_WHAT IS BEING ASKED_.
Reproduce the items below, swapping each "elevation (m)" for "altitude (m)" and keeping everything else the same.

(Saved entries)

= = =

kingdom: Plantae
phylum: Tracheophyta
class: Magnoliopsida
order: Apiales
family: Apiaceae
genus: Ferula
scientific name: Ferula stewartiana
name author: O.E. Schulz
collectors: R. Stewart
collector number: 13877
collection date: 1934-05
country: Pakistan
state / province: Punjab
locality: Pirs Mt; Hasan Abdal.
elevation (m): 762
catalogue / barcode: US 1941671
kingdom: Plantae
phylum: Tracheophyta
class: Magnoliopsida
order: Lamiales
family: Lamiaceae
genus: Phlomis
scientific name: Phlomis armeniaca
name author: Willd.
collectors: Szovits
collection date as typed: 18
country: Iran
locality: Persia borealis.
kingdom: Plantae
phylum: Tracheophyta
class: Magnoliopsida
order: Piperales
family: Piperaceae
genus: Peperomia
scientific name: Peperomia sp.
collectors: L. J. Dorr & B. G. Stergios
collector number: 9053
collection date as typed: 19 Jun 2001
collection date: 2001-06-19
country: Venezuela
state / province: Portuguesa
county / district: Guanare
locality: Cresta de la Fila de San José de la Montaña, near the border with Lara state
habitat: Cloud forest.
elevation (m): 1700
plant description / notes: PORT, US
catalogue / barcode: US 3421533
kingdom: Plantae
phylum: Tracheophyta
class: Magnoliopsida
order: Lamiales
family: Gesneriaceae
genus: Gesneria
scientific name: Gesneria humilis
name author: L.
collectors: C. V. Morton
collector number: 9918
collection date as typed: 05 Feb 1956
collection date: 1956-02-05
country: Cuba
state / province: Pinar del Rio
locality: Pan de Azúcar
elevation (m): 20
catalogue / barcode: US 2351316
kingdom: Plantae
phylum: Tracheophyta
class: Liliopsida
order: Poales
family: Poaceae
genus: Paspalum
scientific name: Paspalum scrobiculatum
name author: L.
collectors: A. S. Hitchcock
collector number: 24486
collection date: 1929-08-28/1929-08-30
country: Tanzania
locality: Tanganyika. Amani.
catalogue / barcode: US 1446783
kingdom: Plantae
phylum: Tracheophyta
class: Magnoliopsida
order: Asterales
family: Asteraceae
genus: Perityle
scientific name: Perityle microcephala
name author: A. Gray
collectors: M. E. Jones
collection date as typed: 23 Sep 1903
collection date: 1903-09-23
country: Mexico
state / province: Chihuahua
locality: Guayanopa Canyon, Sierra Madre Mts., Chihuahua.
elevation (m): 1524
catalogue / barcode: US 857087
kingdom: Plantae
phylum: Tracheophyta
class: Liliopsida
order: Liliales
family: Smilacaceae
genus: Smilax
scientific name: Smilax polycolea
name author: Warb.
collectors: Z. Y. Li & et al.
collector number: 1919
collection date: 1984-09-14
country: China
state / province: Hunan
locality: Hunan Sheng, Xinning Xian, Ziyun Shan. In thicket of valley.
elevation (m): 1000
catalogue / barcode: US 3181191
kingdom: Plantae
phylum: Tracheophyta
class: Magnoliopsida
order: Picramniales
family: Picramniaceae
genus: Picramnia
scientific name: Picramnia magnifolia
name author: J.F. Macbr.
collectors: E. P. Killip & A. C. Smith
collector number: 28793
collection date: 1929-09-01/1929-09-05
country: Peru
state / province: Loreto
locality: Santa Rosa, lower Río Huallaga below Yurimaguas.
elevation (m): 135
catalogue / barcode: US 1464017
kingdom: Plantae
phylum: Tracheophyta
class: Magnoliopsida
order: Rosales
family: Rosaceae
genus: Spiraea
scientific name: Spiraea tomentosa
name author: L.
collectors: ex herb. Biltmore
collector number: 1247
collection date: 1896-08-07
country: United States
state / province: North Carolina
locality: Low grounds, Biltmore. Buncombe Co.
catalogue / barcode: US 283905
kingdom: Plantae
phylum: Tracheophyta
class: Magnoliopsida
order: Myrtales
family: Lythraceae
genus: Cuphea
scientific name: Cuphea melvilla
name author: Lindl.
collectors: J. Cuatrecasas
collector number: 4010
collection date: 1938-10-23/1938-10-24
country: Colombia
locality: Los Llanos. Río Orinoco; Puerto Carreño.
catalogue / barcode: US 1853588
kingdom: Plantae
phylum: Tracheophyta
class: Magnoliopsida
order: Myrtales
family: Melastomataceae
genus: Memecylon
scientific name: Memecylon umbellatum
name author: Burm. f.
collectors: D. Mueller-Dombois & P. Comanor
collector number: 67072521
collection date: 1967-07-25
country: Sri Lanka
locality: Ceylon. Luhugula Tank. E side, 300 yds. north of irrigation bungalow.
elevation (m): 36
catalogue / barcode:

= = =

_COMPLETE RESPONSE_.
kingdom: Plantae
phylum: Tracheophyta
class: Magnoliopsida
order: Apiales
family: Apiaceae
genus: Ferula
scientific name: Ferula stewartiana
name author: O.E. Schulz
collectors: R. Stewart
collector number: 13877
collection date: 1934-05
country: Pakistan
state / province: Punjab
locality: Pirs Mt; Hasan Abdal.
altitude (m): 762
catalogue / barcode: US 1941671
kingdom: Plantae
phylum: Tracheophyta
class: Magnoliopsida
order: Lamiales
family: Lamiaceae
genus: Phlomis
scientific name: Phlomis armeniaca
name author: Willd.
collectors: Szovits
collection date as typed: 18
country: Iran
locality: Persia borealis.
kingdom: Plantae
phylum: Tracheophyta
class: Magnoliopsida
order: Piperales
family: Piperaceae
genus: Peperomia
scientific name: Peperomia sp.
collectors: L. J. Dorr & B. G. Stergios
collector number: 9053
collection date as typed: 19 Jun 2001
collection date: 2001-06-19
country: Venezuela
state / province: Portuguesa
county / district: Guanare
locality: Cresta de la Fila de San José de la Montaña, near the border with Lara state
habitat: Cloud forest.
altitude (m): 1700
plant description / notes: PORT, US
catalogue / barcode: US 3421533
kingdom: Plantae
phylum: Tracheophyta
class: Magnoliopsida
order: Lamiales
family: Gesneriaceae
genus: Gesneria
scientific name: Gesneria humilis
name author: L.
collectors: C. V. Morton
collector number: 9918
collection date as typed: 05 Feb 1956
collection date: 1956-02-05
country: Cuba
state / province: Pinar del Rio
locality: Pan de Azúcar
altitude (m): 20
catalogue / barcode: US 2351316
kingdom: Plantae
phylum: Tracheophyta
class: Liliopsida
order: Poales
family: Poaceae
genus: Paspalum
scientific name: Paspalum scrobiculatum
name author: L.
collectors: A. S. Hitchcock
collector number: 24486
collection date: 1929-08-28/1929-08-30
country: Tanzania
locality: Tanganyika. Amani.
catalogue / barcode: US 1446783
kingdom: Plantae
phylum: Tracheophyta
class: Magnoliopsida
order: Asterales
family: Asteraceae
genus: Perityle
scientific name: Perityle microcephala
name author: A. Gray
collectors: M. E. Jones
collection date as typed: 23 Sep 1903
collection date: 1903-09-23
country: Mexico
state / province: Chihuahua
locality: Guayanopa Canyon, Sierra Madre Mts., Chihuahua.
altitude (m): 1524
catalogue / barcode: US 857087
kingdom: Plantae
phylum: Tracheophyta
class: Liliopsida
order: Liliales
family: Smilacaceae
genus: Smilax
scientific name: Smilax polycolea
name author: Warb.
collectors: Z. Y. Li & et al.
collector number: 1919
collection date: 1984-09-14
country: China
state / province: Hunan
locality: Hunan Sheng, Xinning Xian, Ziyun Shan. In thicket of valley.
altitude (m): 1000
catalogue / barcode: US 3181191
kingdom: Plantae
phylum: Tracheophyta
class: Magnoliopsida
order: Picramniales
family: Picramniaceae
genus: Picramnia
scientific name: Picramnia magnifolia
name author: J.F. Macbr.
collectors: E. P. Killip & A. C. Smith
collector number: 28793
collection date: 1929-09-01/1929-09-05
country: Peru
state / province: Loreto
locality: Santa Rosa, lower Río Huallaga below Yurimaguas.
altitude (m): 135
catalogue / barcode: US 1464017
kingdom: Plantae
phylum: Tracheophyta
class: Magnoliopsida
order: Rosales
family: Rosaceae
genus: Spiraea
scientific name: Spiraea tomentosa
name author: L.
collectors: ex herb. Biltmore
collector number: 1247
collection date: 1896-08-07
country: United States
state / province: North Carolina
locality: Low grounds, Biltmore. Buncombe Co.
catalogue / barcode: US 283905
kingdom: Plantae
phylum: Tracheophyta
class: Magnoliopsida
order: Myrtales
family: Lythraceae
genus: Cuphea
scientific name: Cuphea melvilla
name author: Lindl.
collectors: J. Cuatrecasas
collector number: 4010
collection date: 1938-10-23/1938-10-24
country: Colombia
locality: Los Llanos. Río Orinoco; Puerto Carreño.
catalogue / barcode: US 1853588
kingdom: Plantae
phylum: Tracheophyta
class: Magnoliopsida
order: Myrtales
family: Melastomataceae
genus: Memecylon
scientific name: Memecylon umbellatum
name author: Burm. f.
collectors: D. Mueller-Dombois & P. Comanor
collector number: 67072521
collection date: 1967-07-25
country: Sri Lanka
locality: Ceylon. Luhugula Tank. E side, 300 yds. north of irrigation bungalow.
altitude (m): 36
catalogue / barcode:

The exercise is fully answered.